*Problem requirements*: Pull each line holding "WIDTH" out of the entries below.

*** Records for processing Section Begins ***

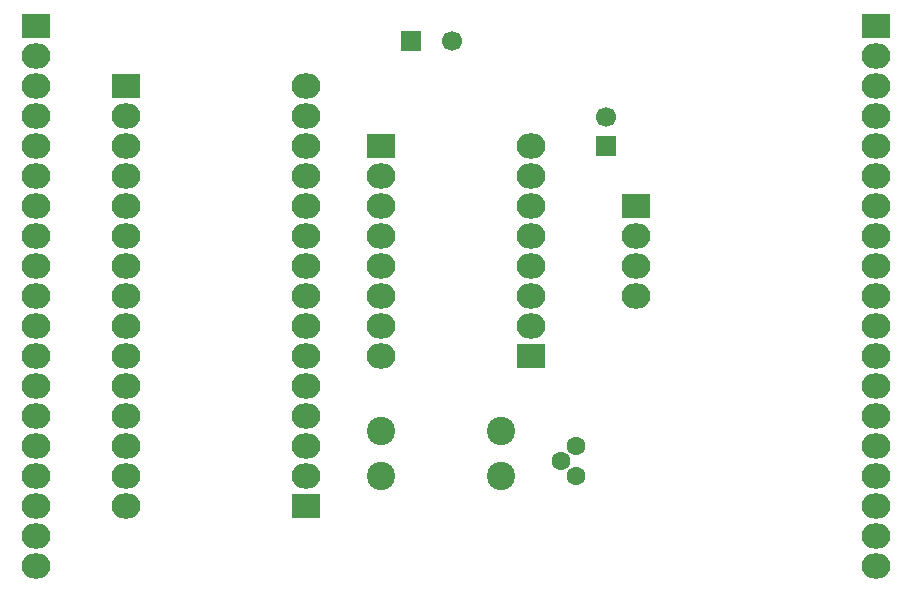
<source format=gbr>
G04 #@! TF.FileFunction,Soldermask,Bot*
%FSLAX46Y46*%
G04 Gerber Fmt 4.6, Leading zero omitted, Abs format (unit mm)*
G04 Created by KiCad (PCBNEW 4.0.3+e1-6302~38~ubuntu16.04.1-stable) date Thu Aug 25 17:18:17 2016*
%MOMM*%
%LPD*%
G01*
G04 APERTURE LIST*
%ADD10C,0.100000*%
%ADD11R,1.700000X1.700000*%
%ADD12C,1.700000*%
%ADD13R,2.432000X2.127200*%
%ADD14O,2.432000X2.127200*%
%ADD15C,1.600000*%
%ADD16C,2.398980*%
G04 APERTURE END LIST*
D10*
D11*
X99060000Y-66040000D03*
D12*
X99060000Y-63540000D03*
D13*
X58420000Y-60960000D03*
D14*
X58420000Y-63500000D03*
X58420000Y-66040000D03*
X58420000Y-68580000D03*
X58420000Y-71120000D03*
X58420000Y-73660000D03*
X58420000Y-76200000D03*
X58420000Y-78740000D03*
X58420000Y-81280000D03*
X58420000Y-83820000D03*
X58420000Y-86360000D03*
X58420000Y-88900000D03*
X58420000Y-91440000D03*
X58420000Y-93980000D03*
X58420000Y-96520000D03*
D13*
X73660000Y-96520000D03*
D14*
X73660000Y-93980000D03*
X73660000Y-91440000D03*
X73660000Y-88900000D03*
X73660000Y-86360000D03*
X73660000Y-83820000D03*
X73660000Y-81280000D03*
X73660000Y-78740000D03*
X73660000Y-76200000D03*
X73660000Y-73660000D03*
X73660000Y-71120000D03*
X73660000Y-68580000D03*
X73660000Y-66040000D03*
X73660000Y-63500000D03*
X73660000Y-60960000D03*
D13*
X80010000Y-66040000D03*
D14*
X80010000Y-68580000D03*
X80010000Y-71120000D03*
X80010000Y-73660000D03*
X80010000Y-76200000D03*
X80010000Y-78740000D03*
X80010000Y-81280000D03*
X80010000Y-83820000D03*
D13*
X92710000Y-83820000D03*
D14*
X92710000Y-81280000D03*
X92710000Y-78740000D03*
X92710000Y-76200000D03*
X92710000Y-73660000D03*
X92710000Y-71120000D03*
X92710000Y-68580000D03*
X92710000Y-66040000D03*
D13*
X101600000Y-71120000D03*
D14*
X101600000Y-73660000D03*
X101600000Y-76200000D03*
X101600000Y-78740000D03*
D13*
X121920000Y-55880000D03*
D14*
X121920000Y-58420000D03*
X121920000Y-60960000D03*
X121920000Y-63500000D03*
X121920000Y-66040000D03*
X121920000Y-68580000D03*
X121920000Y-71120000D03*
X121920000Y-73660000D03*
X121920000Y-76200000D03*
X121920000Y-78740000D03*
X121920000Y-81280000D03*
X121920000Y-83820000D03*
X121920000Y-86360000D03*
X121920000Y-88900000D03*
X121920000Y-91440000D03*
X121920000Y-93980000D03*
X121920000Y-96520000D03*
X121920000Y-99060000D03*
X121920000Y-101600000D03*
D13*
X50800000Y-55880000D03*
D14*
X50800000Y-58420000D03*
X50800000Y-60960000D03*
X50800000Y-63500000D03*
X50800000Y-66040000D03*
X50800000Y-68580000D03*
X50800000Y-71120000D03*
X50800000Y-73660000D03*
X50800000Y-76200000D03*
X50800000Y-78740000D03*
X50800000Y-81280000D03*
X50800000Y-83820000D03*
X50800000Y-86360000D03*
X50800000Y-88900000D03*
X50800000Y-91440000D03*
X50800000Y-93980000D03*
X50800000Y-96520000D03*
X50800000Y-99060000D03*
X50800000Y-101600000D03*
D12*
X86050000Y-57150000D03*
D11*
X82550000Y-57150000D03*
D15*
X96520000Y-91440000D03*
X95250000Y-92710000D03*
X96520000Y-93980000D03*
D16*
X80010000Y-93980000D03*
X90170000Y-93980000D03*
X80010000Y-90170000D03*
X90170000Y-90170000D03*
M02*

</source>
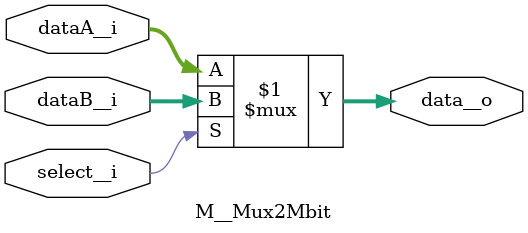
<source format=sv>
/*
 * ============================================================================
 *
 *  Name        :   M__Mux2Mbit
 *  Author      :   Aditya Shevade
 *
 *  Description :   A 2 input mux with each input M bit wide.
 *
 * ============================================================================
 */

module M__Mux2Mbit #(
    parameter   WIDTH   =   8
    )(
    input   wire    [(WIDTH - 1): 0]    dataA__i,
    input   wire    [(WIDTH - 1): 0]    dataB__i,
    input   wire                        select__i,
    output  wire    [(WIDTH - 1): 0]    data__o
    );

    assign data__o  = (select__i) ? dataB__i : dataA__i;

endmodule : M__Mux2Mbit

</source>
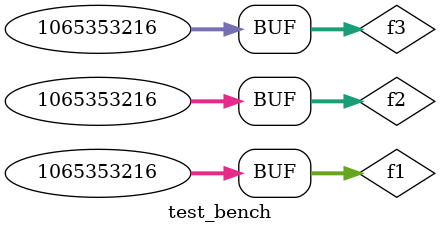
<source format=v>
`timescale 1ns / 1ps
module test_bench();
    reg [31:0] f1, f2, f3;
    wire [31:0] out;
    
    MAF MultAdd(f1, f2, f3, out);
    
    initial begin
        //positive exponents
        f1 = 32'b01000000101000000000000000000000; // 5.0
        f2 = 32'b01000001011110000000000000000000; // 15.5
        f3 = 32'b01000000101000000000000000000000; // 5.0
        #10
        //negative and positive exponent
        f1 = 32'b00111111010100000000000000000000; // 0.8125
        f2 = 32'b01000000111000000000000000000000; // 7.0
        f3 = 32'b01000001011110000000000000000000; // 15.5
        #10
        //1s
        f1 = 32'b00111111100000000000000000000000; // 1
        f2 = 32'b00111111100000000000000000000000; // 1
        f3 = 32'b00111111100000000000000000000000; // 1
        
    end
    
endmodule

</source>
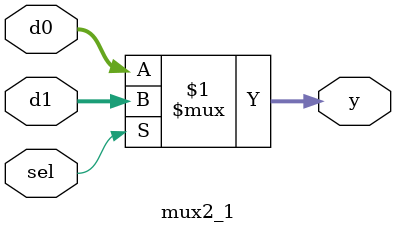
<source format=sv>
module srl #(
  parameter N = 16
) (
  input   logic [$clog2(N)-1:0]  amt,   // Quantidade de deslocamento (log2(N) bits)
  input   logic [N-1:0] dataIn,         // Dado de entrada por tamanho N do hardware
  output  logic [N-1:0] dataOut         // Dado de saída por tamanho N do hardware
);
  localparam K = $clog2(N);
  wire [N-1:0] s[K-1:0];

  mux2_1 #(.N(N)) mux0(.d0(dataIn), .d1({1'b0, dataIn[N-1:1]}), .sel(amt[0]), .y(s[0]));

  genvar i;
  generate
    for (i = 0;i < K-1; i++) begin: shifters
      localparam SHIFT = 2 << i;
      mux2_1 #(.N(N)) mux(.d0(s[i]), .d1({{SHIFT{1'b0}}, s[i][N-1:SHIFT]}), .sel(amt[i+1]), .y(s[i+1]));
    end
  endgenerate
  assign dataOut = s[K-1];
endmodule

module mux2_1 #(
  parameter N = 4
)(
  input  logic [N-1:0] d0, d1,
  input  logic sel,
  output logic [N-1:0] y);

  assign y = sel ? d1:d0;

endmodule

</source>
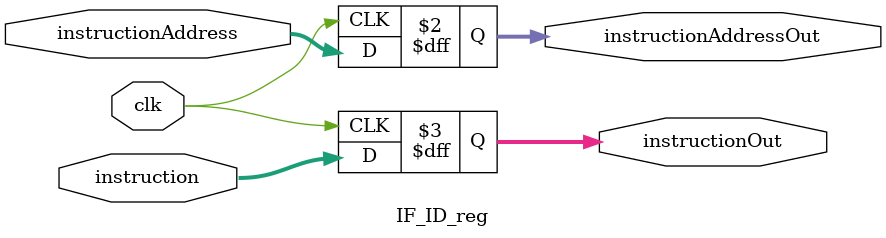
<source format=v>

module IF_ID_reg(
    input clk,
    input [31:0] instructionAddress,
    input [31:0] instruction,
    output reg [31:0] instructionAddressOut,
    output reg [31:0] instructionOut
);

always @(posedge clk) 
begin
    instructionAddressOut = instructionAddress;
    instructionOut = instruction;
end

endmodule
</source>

*** Records for processing Section Ends ***

*Result below*:
    parameter   WIDTH   =   8
    input   wire    [(WIDTH - 1): 0]    dataA__i,
    input   wire    [(WIDTH - 1): 0]    dataB__i,
    output  wire    [(WIDTH - 1): 0]    data__o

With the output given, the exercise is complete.